* [Problem to solve] Reproduce verbatim the part of the random.c patch below that opens with the words containing "At each extraction, we" and closes with "inverting the hash.".

* [Selected passage]
*** Block opens ***
At each extraction, we change (poolbits / 16) + 32 bits in the pool,
or 96 bits in the case of the secondary pools. Thus, a brute-force
backtracking attack on the pool state is less difficult than breaking
the hash. In certain cases, this difficulty may be is reduced to 2^64
iterations.

Instead, hash the entire pool in one go, then feedback the whole hash
(160 bits) in one go. This will make backtracking at least as hard as
inverting the hash.

Signed-off-by: Matt Mackall <[EMAIL PROTECTED]>

diff -r 42aa9f950f97 -r 9569d3011032 drivers/char/random.c
--- a/drivers/char/random.c     Thu Jan 17 20:25:23 2008 -0600
+++ b/drivers/char/random.c     Thu Jan 17 20:25:23 2008 -0600
@@ -768,37 +768,35 @@
        int i;
        __u32 extract[16], hash[5], workspace[SHA_WORKSPACE_WORDS];
 
+       /* Generate a hash across the pool, 16 words (512 bits) at a time */
        sha_init(hash);
-       /*
-        * As we hash the pool, we mix intermediate values of
-        * the hash back into the pool.  This eliminates
-        * backtracking attacks (where the attacker knows
-        * the state of the pool plus the current outputs, and
-        * attempts to find previous ouputs), unless the hash
-        * function can be inverted.
-        */
-       for (i = 0; i < r->poolinfo->poolwords; i += 16) {
-               /* hash blocks of 16 words = 512 bits */
+       for (i = 0; i < r->poolinfo->poolwords; i += 16)
                sha_transform(hash, (__u8 *)(r->pool + i), workspace);
-               /* feed back portion of the resulting hash */
-               add_entropy_words(r, &hash[i % 5], 1);
-       }
 
        /*
-        * To avoid duplicates, we atomically extract a
-        * portion of the pool while mixing, and hash one
-        * final time.
*** Block closes ***
Extracted page text data
*** Block opens ***
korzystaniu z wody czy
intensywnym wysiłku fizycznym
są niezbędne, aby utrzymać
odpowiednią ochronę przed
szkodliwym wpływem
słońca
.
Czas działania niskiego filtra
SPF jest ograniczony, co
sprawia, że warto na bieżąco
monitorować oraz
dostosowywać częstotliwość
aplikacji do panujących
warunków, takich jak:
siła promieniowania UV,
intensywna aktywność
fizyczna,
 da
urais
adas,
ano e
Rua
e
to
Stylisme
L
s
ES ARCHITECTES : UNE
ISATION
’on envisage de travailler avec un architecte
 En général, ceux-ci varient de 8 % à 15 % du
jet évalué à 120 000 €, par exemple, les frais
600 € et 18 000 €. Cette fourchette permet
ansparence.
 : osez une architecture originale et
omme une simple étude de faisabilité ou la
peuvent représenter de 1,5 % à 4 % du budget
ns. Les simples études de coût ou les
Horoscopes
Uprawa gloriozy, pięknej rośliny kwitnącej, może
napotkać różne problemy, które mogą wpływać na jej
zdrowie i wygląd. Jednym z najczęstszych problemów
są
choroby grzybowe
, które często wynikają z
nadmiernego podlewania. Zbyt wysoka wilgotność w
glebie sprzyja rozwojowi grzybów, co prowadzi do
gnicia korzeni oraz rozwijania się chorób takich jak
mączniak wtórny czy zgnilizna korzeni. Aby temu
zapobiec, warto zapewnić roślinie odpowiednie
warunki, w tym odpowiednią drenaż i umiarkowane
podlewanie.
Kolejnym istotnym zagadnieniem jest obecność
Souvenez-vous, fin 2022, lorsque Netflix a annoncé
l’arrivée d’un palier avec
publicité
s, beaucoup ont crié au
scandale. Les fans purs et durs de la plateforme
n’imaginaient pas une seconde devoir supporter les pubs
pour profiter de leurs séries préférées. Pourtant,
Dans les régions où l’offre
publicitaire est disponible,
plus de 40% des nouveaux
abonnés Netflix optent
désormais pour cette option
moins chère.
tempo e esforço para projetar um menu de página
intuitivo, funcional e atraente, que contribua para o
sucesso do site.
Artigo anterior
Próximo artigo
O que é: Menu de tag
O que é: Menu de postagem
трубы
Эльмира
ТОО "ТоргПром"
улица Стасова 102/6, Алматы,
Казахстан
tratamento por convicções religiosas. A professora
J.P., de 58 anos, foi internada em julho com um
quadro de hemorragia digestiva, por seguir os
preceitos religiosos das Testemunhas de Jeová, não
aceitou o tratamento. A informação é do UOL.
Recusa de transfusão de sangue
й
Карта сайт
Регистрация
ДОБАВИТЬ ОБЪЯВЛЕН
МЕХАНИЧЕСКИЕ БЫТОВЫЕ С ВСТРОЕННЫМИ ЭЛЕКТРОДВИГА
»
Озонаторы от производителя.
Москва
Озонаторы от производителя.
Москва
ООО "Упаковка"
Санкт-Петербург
*** Block closes ***
* [Expected answer]
At each extraction, we change (poolbits / 16) + 32 bits in the pool,
or 96 bits in the case of the secondary pools. Thus, a brute-force
backtracking attack on the pool state is less difficult than breaking
the hash. In certain cases, this difficulty may be is reduced to 2^64
iterations.

Instead, hash the entire pool in one go, then feedback the whole hash
(160 bits) in one go. This will make backtracking at least as hard as
inverting the hash.